Нам кажется, будто европейская мысль всегда шла в русле разнообразия? Но это не так! XVIII век позволял себе роскошествовать разнообразием, но он закончился Французской революцией, а та загнала пирующий разум на университетские кафедры! И на этом пятачке, с университетской кафедры, Гегель, уйдя от Канта, мудро распределявшего добро и зло, увязал их в едином процессе. Философия может что-то сказать людям об их сущности, если вбирает в предмет на равных началах добро и зло, вершины и падения. Вбирает, не уравнивая. Что такое, по Гегелю, хитрость абсолютного разума, которую люди с тех пор многократно переживали? Что за мистический ход? Абсолютный, неукротимо шествующий сквозь природу к человеку, разум застревает в человеческой истории. Он не освободится, не придет в движение к себе без содействия людей. И люди содействуют – со страстью, которая всегда приводит к иному, большему, чем им нужно! А за это они расплачиваются.

Движение к «большему, чем надо» и есть история. Она же есть утопия, и она есть революция. Все это пережила Европа, пока не одомашнилась и не остановилась – если, вообще говоря, она сможет остановиться. Сегодня мы знаем Европу отвердевшей, но мы помним ее и расплавленной. Мы знали ее во времена Сопротивления, знали в 1968 году, и неизвестно какой увидим еще!

В Марксе идея «единс твенного единства» людей получила предельное завершение – в мысли, не в действии. Сегодня пишут, что Маркс считал социализм осуществимым в развитых индустриальных странах, а не в полудеревенской, полуанархистской России. Да Маркс вообще не считал, что коммунистическая революция осуществима одной группой стран! Если она и начнет осуществляться в какой-то группе (как он думал, предводителем станет Англия), то «страны начала» должны будут принудить всех остальных к вхождению в новое русло. Не делай из Маркса добряка – он очень жесткий мыслитель. Императивом Маркса была коммунистическая революция, одноактно вовлекающая в себя всех. Другой вопрос, как он это решал и на какие сомнения наткнулся. В какой-то момент он интеллектуально вышел на то, что идея едино-направленного развития неосуществима, в силу более глубоких обстоятельств.

– Почему Маркс не окончил «Капитал», отчего его оборвал? В чем смысл последней самокритической фазы его жизни?
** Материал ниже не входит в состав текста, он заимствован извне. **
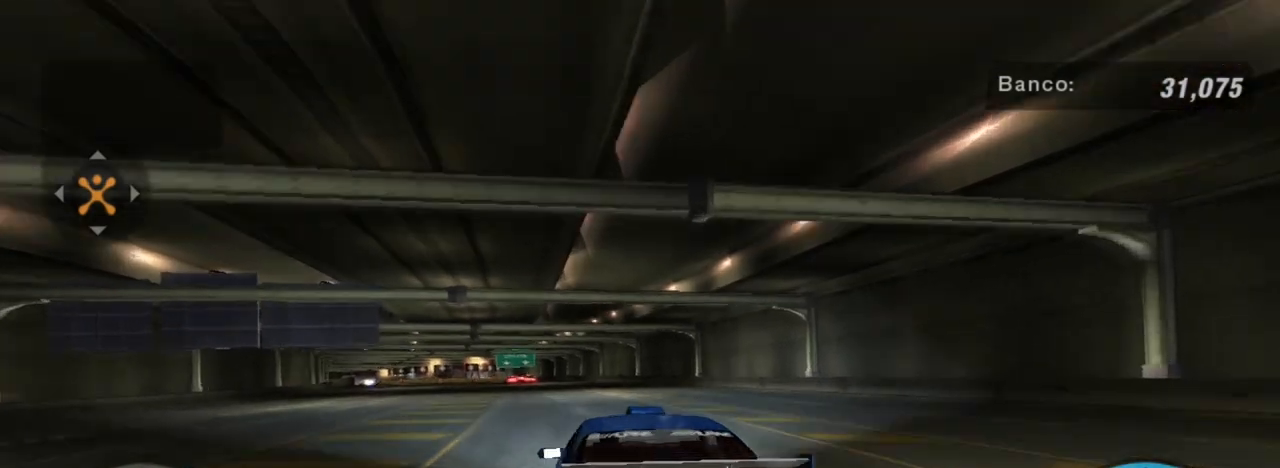
{"buttons": [], "left_stick": "center", "right_stick": "center", "events": [[33, "left_stick", "left"], [100, "left_stick", "down-left"], [233, "left_stick", "center"]]}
– Маркс признал роль конфликта разнонаправленных развитий. Подчеркиваю: конфликта развитий. Молодым и даже зрелым он полагал, что уже есть развитый мир, имеющий право осуществить человечество – собой и для всех. Но уходящий Маркс в поздней фазе жизни интеллектуально усомнился в возможности идти этим путем. Не потому что тут замешано насилие – насилия Маркс не боялся! Счастье еще, что он остался домашним затворником и не пытался ничего осуществлять. Но Маркс видел, что самое развитие – не отдельные модусы бытия, нет – самое развитие расщеплено. Еще в 1858 году Маркс задался в одном письме вопросом: если социалистическая революция, он писал, победит «в маленьком клочке Европы», не будет ли та задавлена массивом стран, едва проделывающим восходящее развитие буржуазного общества? То есть не будет ли одно развитие растоптано другим развитием же? Для Маркса эта проблема осталась неразрешенной, хотя он первым в Европе к ней вышел. Если конфликт разнонаправленных развитий составляет сердцевину мировой истории, то как разрешить конфликт? На каком пути разнонаправленные развития можно уравновесить и связать воедино? Ленин Марксова письма, вероятно, не читал, но в сущности к тому же пришел.
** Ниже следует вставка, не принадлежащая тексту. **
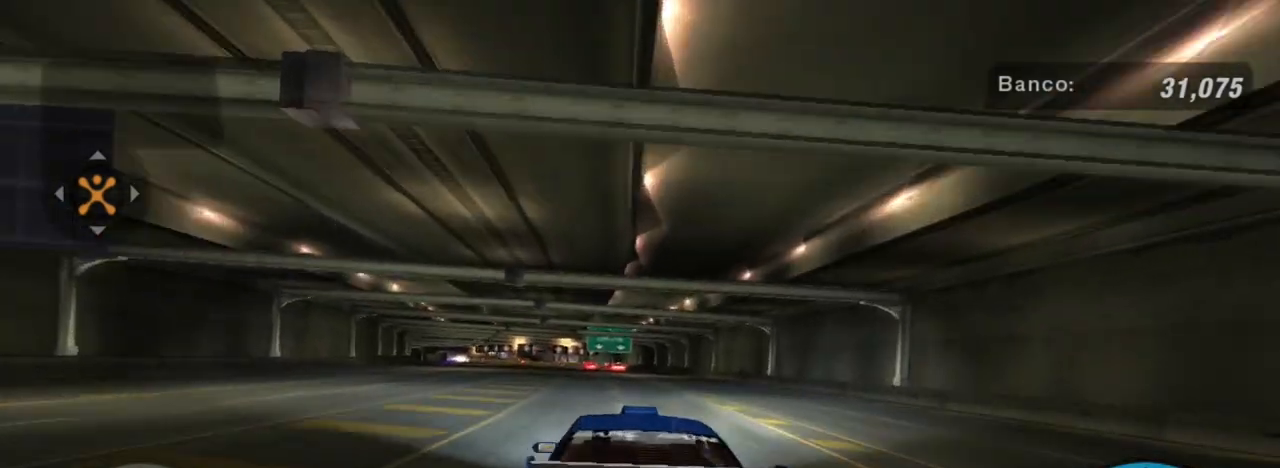
{"buttons": ["L2"], "left_stick": "center", "right_stick": "center", "events": [[301, "left_stick", "down-left"], [401, "L2", "down"], [401, "left_stick", "center"]]}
Каким был его исходный мысленный пункт, на чем Ульянов превратился в Ленина? На решении вопроса, который поставил не он, а мыслящие народники. Скромный человек Николай Францевич Даниельсон, имевший честь состоять в переписке с Марксом, о чем не знали до 1908 года. Вопрос простой: есть ли в России капитализм? Этого не отрицал никто. Народники упирали на то, что Россия бешено идет этим путем, даже слишком необратимо ступила на этот путь! Вопрос, который задал Даниельсон Марксу: если капитализм в России вносится властью сверху, лишь несколько прорастая снизу, то может ли стать капиталистической вся страна? С мощным сектором капитализма внутри, который уже ощущает ее человеческое большинство, может ли Россия стать европейской буржуазной страной в нормальном смысле? Маркс соглашался с тем, что для России этот вопрос центральный. Более того – в одном из любопытных писем Даниельсону он полагал, что Западный мир в будущем, достигнув высших фаз развития экономики, сможет предложить и России нечто, что приведет к дезинтеграции ее монолита. Лишь чтобы сдвинуть рабский монолит с места, нужно, чтобы на Западе уже достигли более высокой ступени развития! А что будут делать с этой высокой ступенью развития здесь, в России?
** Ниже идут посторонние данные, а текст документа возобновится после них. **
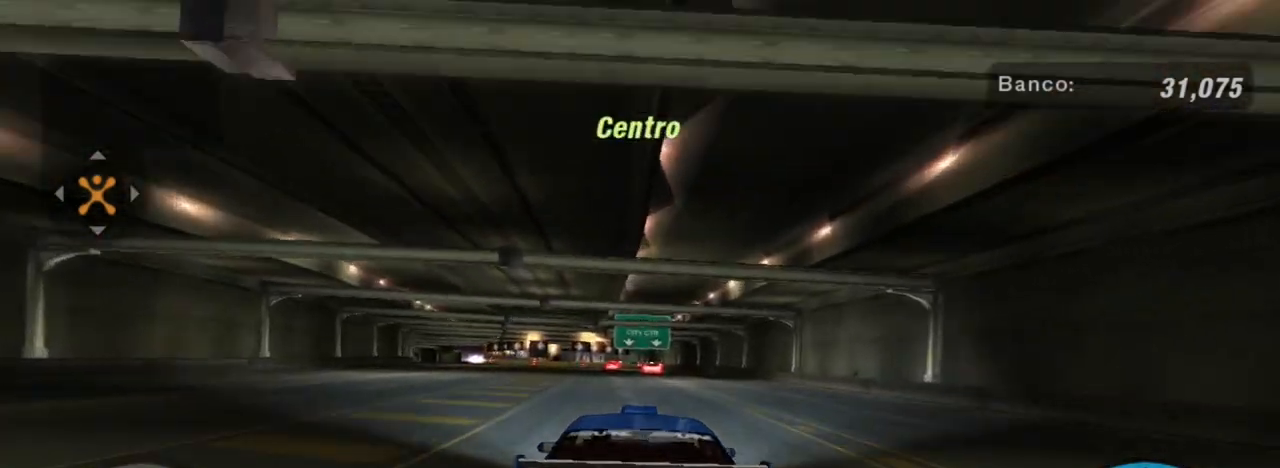
{"buttons": ["L2"], "left_stick": "down", "right_stick": "center", "events": [[500, "left_stick", "down"]]}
Проблема, которую не рискнул ставить Георгий Плеханов. Для него буржуазное развитие России было самоочевидным: империя отставала, и ей предстоит догнать Запад на путях буржуазной революции. Но вообще говоря, ей предстоит классический вариант развития: с рабочим классом, социализмом и прочими европейскими вещами. И нашелся в России человек Ленин, который сказал: нет. России так не прорваться, капиталистической она так стать не сможет. Россия станет капиталистической в результате революции, которая сделает ее буржуазной небуржуазными средствами. Отсюда вырос большевизм – из идеи приведения России в русло европейского развития небуржуазными средствами.

Но та Россия, которая связала себя с Лениным, и Ленин, который связал свою судьбу с Россией, споткнулись в итоге о две вещи. Теоретически большевизмом воспринятая идея с подверстанной под нее организацией могли сработать. Превратить Россию в нормальную европейскую страну небуржуазными средствами, довольно беспощадными. Однако воспринявшая большевизм Россия и далее строится из «небуржуазных средств».

Русский коммунизм рос из радикально небуржуазных средств, в еще более небуржуазном их развитии. Средства подмяли модель общественного развития под себя.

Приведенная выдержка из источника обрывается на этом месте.